Secondly, solely expatriates who qualify can declare reduction by way of the related DTA.
To find out if an expatriate qualifies, Sars will examine whether or not she or he has the intention to stay overseas completely or not.
Additional, the expatriate must fulfil the necessities of the so-called ‘tie-breaker take a look at’ provisions of the related DTA. Satisfying these provisions will allow an expatriate to allocate the taxing rights of their international earnings solely to their host nation, somewhat than South Africa.
Thirdly, expatriates are required to bear a proper course of by making use of to Sars to alter their standing in South Africa from tax resident to tax non-resident. This variation doesn’t happen routinely. Actually, solely upon profitable completion of its verification course of, will Sars challenge an expatriate with a Discover of Non-Resident Tax Standing letter, to substantiate their tax non-residency in South Africa.
4. How will Sars know?
Most South African expatriates are of the assumption that it’s unimaginable for Sars to search out out about their earnings earned whereas dwelling and dealing in international host nations. Some expatriates have even stopped submitting tax returns in South Africa on account of them being overseas.

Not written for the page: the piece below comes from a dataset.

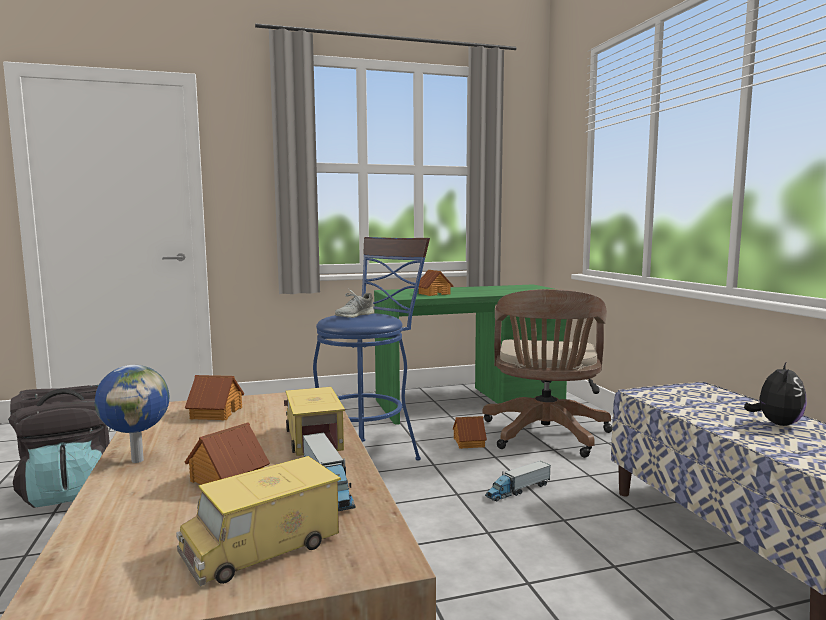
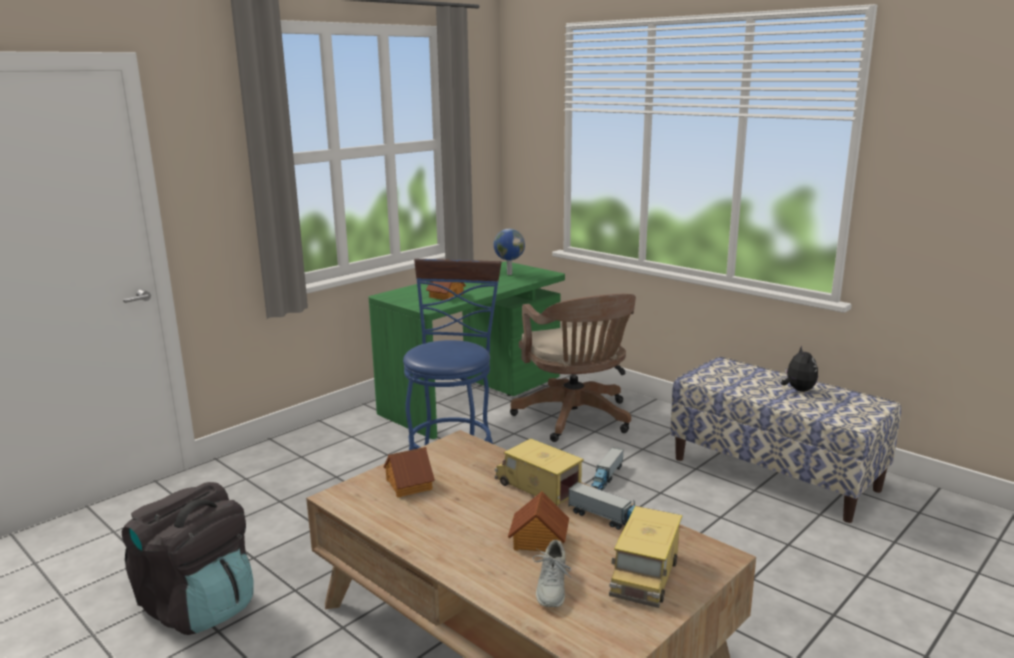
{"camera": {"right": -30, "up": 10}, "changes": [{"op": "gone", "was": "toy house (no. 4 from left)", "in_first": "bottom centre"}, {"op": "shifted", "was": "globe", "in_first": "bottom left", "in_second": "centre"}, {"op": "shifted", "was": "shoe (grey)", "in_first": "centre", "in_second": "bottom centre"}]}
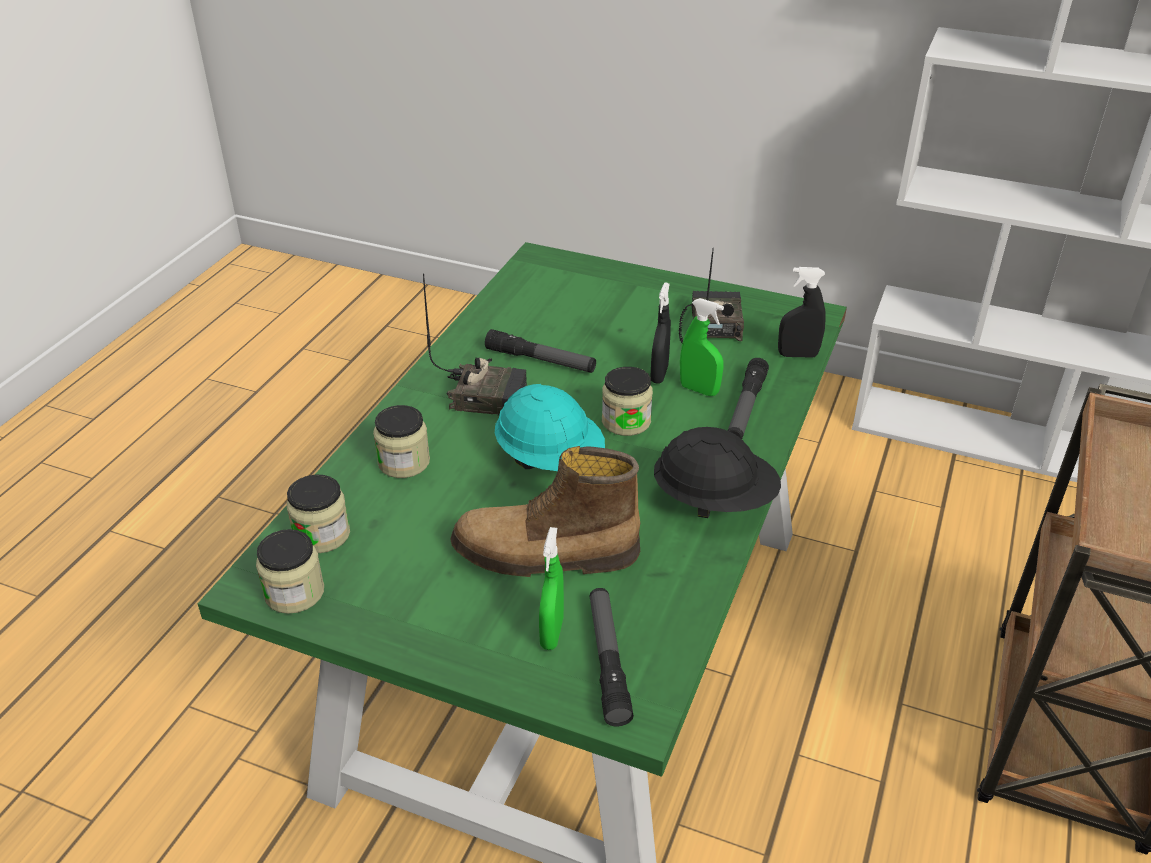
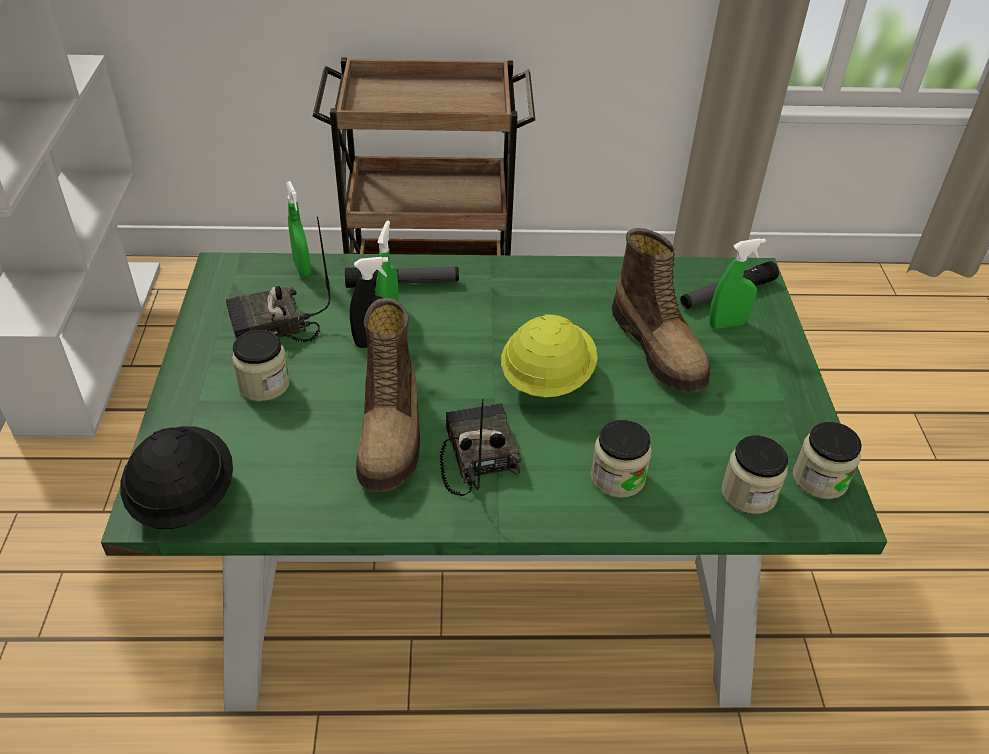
{"camera": {"right": -115, "up": 5}, "changes": [{"op": "shifted", "was": "jar (no. 4 from left in the first image)", "now": "jar (no. 1 from left)", "in_first": "centre", "in_second": "middle left"}, {"op": "shifted", "was": "hard hat (black)", "in_first": "centre", "in_second": "middle left"}, {"op": "swapped", "was": "flashlight (no. 1 from left)", "now": "boot (no. 1 from left)", "in_first": "centre", "in_second": "centre"}, {"op": "repainted", "was": "hard hat (turquoise)", "now": "hard hat (yellow)", "in_first": "centre", "in_second": "centre"}, {"op": "repainted", "was": "spray bottle (black) (no. 2 from left)", "now": "spray bottle (green) (no. 1 from left)", "in_first": "middle right", "in_second": "top left"}]}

This inaccurate view stems from a mistaken perception that Sars is not going to uncover their international earnings. Actuality dictates in any other case, as Sars actively collects and shares info with international banks and income authorities via the Widespread Reporting Requirements (CRS) initiative.
To place it as it’s, many expatriates have been caught out and audited by Sars after info was obtained via the CRS. The authorized penalties being inclusive of punitive penalties, curiosity and even prison prosecution. In view of this, expatriates ought to play open playing cards with Sars by persevering with to file their tax returns to totally declare their international sourced earnings. This earnings might then be shielded from double taxation via the applying of the obtainable DTA.

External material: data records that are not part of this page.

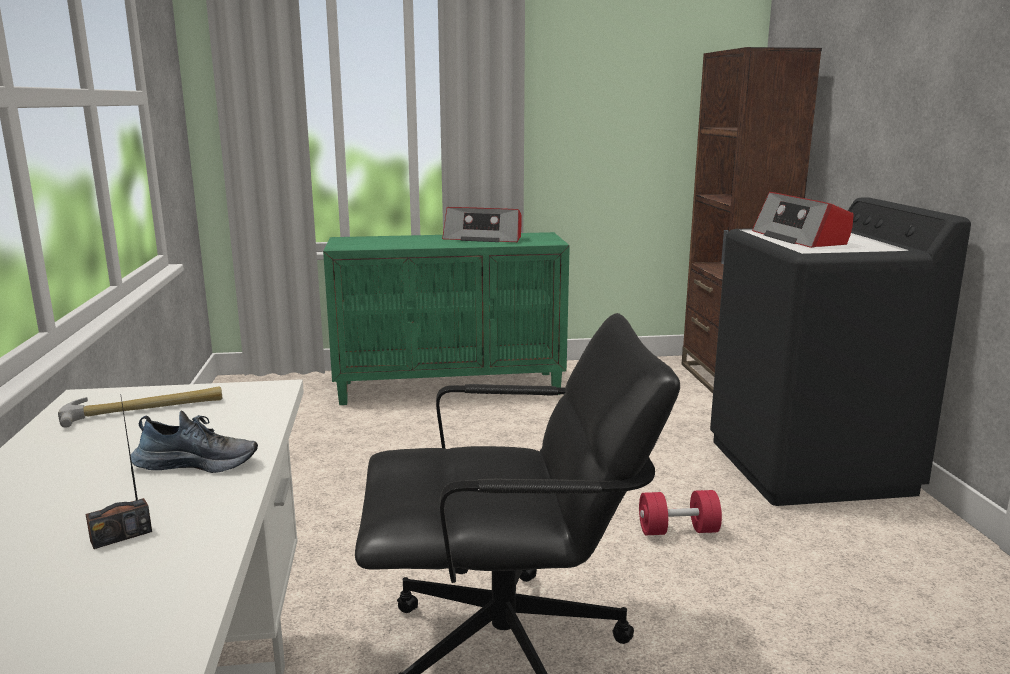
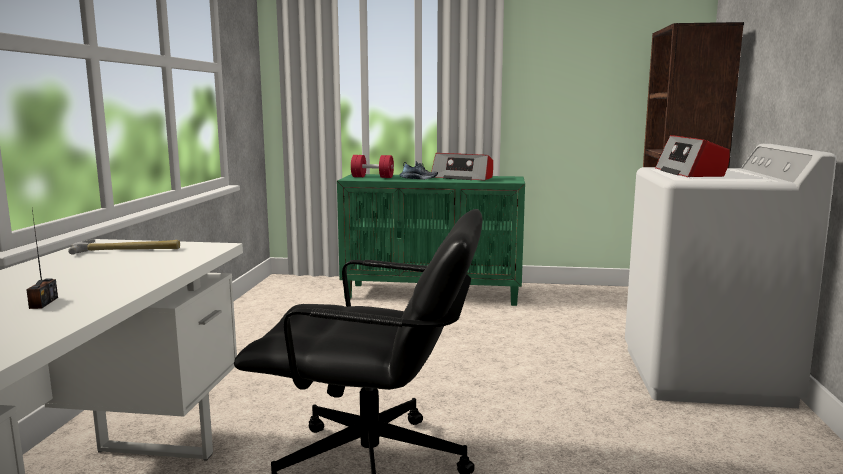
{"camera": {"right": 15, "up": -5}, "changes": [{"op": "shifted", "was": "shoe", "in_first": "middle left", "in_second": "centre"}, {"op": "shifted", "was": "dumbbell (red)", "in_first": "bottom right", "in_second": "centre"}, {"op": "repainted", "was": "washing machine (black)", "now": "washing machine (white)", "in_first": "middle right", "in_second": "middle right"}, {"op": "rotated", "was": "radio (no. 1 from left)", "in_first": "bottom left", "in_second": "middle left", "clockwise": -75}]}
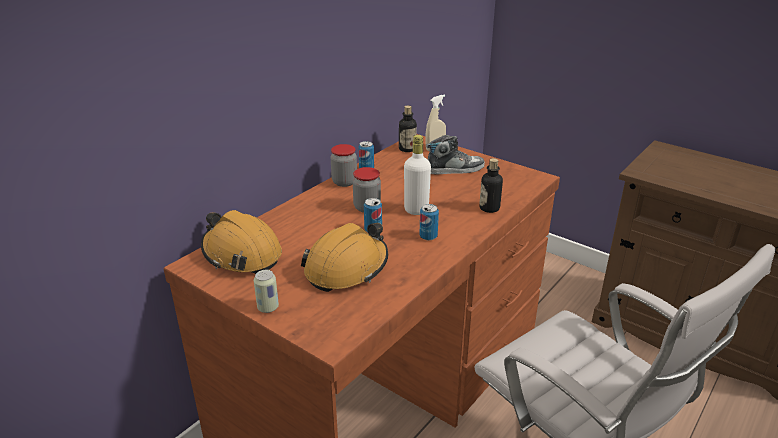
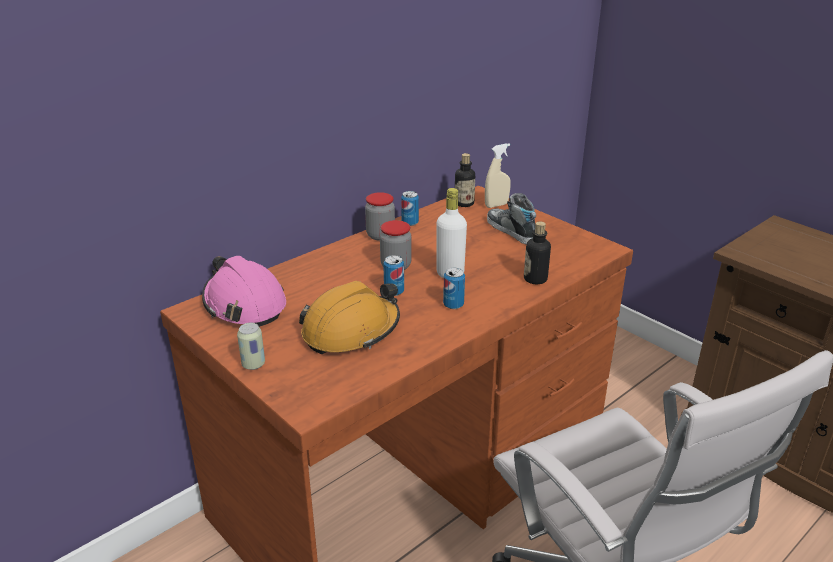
{"camera": {"right": 10, "up": 0}, "changes": [{"op": "repainted", "was": "hard hat (orange) (no. 1 from left)", "now": "hard hat (pink)", "in_first": "middle left", "in_second": "middle left"}, {"op": "rotated", "was": "shoe", "in_first": "centre", "in_second": "centre", "clockwise": -120}]}
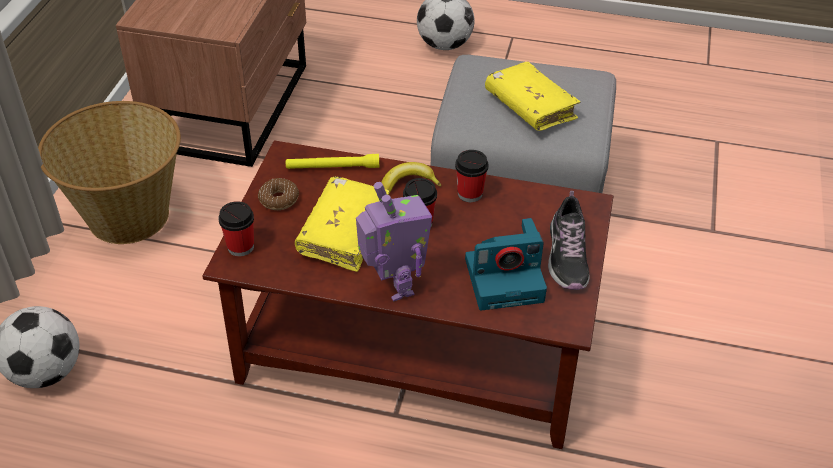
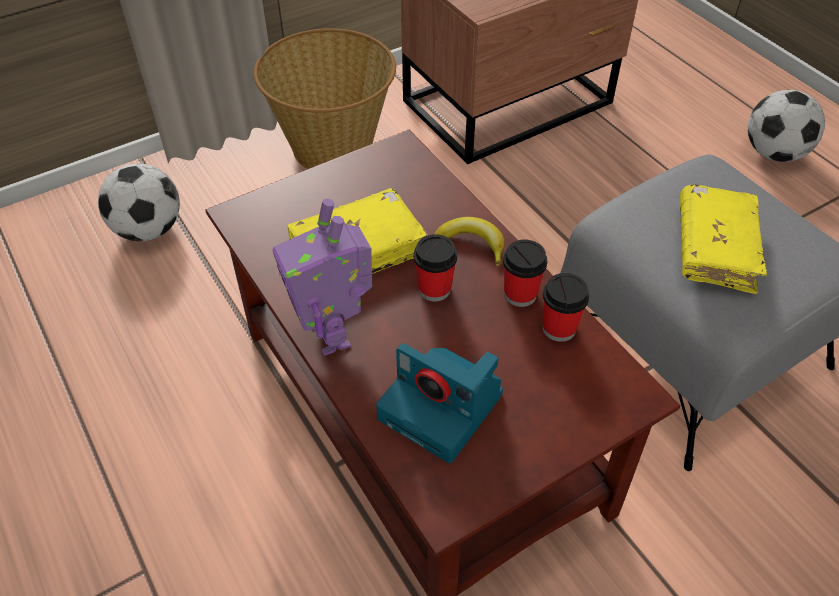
{"camera": {"right": 45, "up": 5}, "changes": [{"op": "gone", "was": "donut", "in_first": "centre"}, {"op": "gone", "was": "flashlight (yellow)", "in_first": "centre"}, {"op": "gone", "was": "shoe", "in_first": "middle right"}, {"op": "shifted", "was": "cup (no. 1 from left in the first image)", "now": "cup (no. 3 from left)", "in_first": "middle left", "in_second": "middle right"}, {"op": "rotated", "was": "toy robot", "in_first": "centre", "in_second": "centre", "clockwise": 135}]}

5. Overseas Tax Residency Certificates: Assured Safety
Some tax advisors advise South Africans that double taxation can be stored at bay, by merely acquiring a tax residency certificates (TRC) from their international host nation’s income authority.
Whereas a TRC is a vital doc required by Sars as a part of the formal DTA utility course of, this is just one piece of the puzzle. Expatriates will even want to supply Sars with a number of key paperwork and a written motivation, ideally within the type of a authorized opinion, to supply ample proof that they do qualify for a brief tax non-resident standing. Collectively, all of those paperwork will paint an entire image of an expatriate’s factual background in assist of their DTA utility.
With the assistance of skilled tax attorneys, South African expatriates have navigated the technical pitfalls to efficiently declare DTA tax reduction and shield their earnings.
Delano Abdoll is authorized supervisor of cross-border taxation and Richan Schwellnus is tax affiliate at Tax Consulting South Africa.